任务列表
1) 根据训练脚本说明回答:
(a) 除正常环境外,还需额外安装哪两个包?
(b) 函数 iou_mean 忽略哪个类别的 IoU?
(c) CUDA 不可用时,DEVICE 取什么值?
2) 给出训练脚本说明中紧接末行"acc = corrects.sum() / corrects.numel()"之后的后续内容。

然后是训练脚本,训练脚本除了正常的环境之外,再额外安装segmentation_models_pytorch和pytorch_toolbelt两个包就行,train.py,n_classes设置自己的类别数,比如我的是0,1,2,3我就设置4

import time
import warnings
import numpy as np
from tqdm import tqdm
import torch
import torch.nn as nn
import torch.nn.functional as F
from torch.autograd import Variable
from torch.optim.swa_utils import AveragedModel, SWALR
import segmentation_models_pytorch as smp
from segmentation_models_pytorch.losses import DiceLoss, SoftCrossEntropyLoss, LovaszLoss
from pytorch_toolbelt import losses as L
from data import ImageFolder
from sklearn import metrics

warnings.filterwarnings('ignore')
torch.backends.cudnn.enabled = True

DEVICE = 'cuda:0' if torch.cuda.is_available() else 'cpu'
n_classes = 4


def cal_cm(y_true, y_pred):
    y_true = y_true.reshape(1, -1).squeeze()
    y_pred = y_pred.reshape(1, -1).squeeze()
    cm = metrics.confusion_matrix(y_true, y_pred)
    return cm


def iou_mean(pred, target, n_classes=n_classes):
    # n_classes :the number of classes in your dataset,not including background
    # for mask and ground-truth label, not probability map
    ious = []
    iousSum = 0
    # pred = torch.from_numpy(pred)
    pred = pred.view(-1)
    # print(type(pred))
    target = np.array(target.cpu())
    target = torch.from_numpy(target)
    # print(type(target))
    target = target.view(-1)

    # Ignore IoU for background class ("0")
    for cls in range(1, n_classes):  # This goes from 1:n_classes-1 -> class "0" is ignored
        pred_inds = pred == cls
        target_inds = target == cls
        intersection = (pred_inds[target_inds]).long().sum().data.cpu().item()  # Cast to long to prevent overflows
        union = pred_inds.long().sum().data.cpu().item() + target_inds.long().sum().data.cpu().item() - intersection
        if union == 0:
            ious.append(float('nan'))  # If there is no ground truth, do not include in evaluation
        else:
            ious.append(float(intersection) / float(max(union, 1)))
            iousSum += float(intersection) / float(max(union, 1))
    return iousSum / n_classes


def multi_acc(pred, label):
    probs = torch.log_softmax(pred, dim=1)
    _, tags = torch.max(probs, dim=1)
    corrects = torch.eq(tags, label).int()
    acc = corrects.sum() / corrects.numel()

已存数据条目:
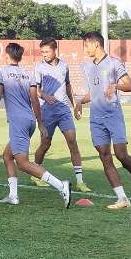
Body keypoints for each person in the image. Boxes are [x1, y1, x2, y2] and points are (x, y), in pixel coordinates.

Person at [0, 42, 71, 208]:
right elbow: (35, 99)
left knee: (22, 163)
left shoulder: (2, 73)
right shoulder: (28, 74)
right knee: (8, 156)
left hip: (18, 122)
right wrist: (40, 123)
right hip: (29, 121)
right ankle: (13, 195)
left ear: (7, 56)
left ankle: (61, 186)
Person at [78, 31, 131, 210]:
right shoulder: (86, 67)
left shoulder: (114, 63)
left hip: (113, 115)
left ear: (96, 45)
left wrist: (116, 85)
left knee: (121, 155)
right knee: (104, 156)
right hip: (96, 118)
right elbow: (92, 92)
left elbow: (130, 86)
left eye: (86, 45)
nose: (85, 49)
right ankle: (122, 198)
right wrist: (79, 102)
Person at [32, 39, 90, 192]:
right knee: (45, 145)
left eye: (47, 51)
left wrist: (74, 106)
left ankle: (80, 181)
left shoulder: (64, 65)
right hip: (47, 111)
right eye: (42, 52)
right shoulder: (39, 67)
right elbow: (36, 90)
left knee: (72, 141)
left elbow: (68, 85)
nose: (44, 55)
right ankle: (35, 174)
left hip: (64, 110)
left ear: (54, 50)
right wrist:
==
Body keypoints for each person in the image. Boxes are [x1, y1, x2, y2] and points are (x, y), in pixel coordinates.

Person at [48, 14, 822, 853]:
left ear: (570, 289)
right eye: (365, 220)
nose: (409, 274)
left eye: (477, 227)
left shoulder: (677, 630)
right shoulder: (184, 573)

逐项答案
1)
(a) segmentation_models_pytorch 和 pytorch_toolbelt。
(b) 背景类别"0"。
(c) 'cpu'。

2)
    return acc


def train(EPOCHES, BATCH_SIZE, data_root, channels, optimizer_name,
          model_path, swa_model_path, loss, early_stop):
    train_dataset = ImageFolder(data_root, mode='train')
    # print(len(train_dataset))
    val_dataset = ImageFolder(data_root, mode='val')

    train_data_loader = torch.utils.data.DataLoader(
        train_dataset,
        batch_size=BATCH_SIZE,
        shuffle=True,
        num_workers=0)

    val_data_loader = torch.utils.data.DataLoader(
        val_dataset,
        batch_size=BATCH_SIZE,
        shuffle=True,
        num_workers=0)

    # 定义模型,优化器,损失函数
    # model = smp.UnetPlusPlus(
    #         encoder_name="efficientnet-b7",
    #         encoder_weights="imagenet",
    #         in_channels=channels,
    #         classes=17,
    # )
    # model = smp.UnetPlusPlus(
    #         encoder_name="timm-resnest101e",
    #         encoder_weights="imagenet",
    #         in_channels=channels,
    #         classes=2,
    # )

    model = smp.Unet(
        encoder_name="resnext50_32x4d",  # choose encoder, e.g. mobilenet_v2 or efficientnet-b7, resnet34
        encoder_weights="imagenet",  # use `imagenet` pre-trained weights for encoder initialization
        in_channels=channels,  # model input channels (1 for gray-scale images, 3 for RGB, etc.)
        classes=n_classes,  # model output channels (number of classes in your dataset)
        activation='softmax',  # 二分类需要换成sigmoid
    )

    model.to(DEVICE)
    # 加载预模型可以打开下面这句,model_path给预模型路径
    # model.load_state_dict(torch.load(model_path))
    if (optimizer_name == "sgd"):
        optimizer = torch.optim.SGD(model.parameters(),
                                    lr=1e-4, weight_decay=1e-3, momentum=0.9)
    else:
        optimizer = torch.optim.AdamW(model.parameters(),
                                      lr=1e-3, weight_decay=1e-3)
    # 余弦退火调整学习率
    scheduler = torch.optim.lr_scheduler.CosineAnnealingWarmRestarts(
        optimizer,
        T_0=2,  # T_0就是初始restart的epoch数目
        T_mult=2,  # T_mult就是重启之后因子,即每个restart后,T_0 = T_0 * T_mult
        eta_min=1e-5  # 最低学习率
    )

    if (loss == "SoftCE_dice"):  # mode: Loss mode 'binary', 'multiclass' or 'multilabel'
        # 损失函数采用SoftCrossEntropyLoss+DiceLoss
        # diceloss在一定程度上可以缓解类别不平衡,但是训练容易不稳定
        # DiceLoss_fn = DiceLoss(mode='binary')
        DiceLoss_fn = DiceLoss(mode='multiclass')  # 多分类改为multiclass
        # Bceloss_fn = nn.BCELoss()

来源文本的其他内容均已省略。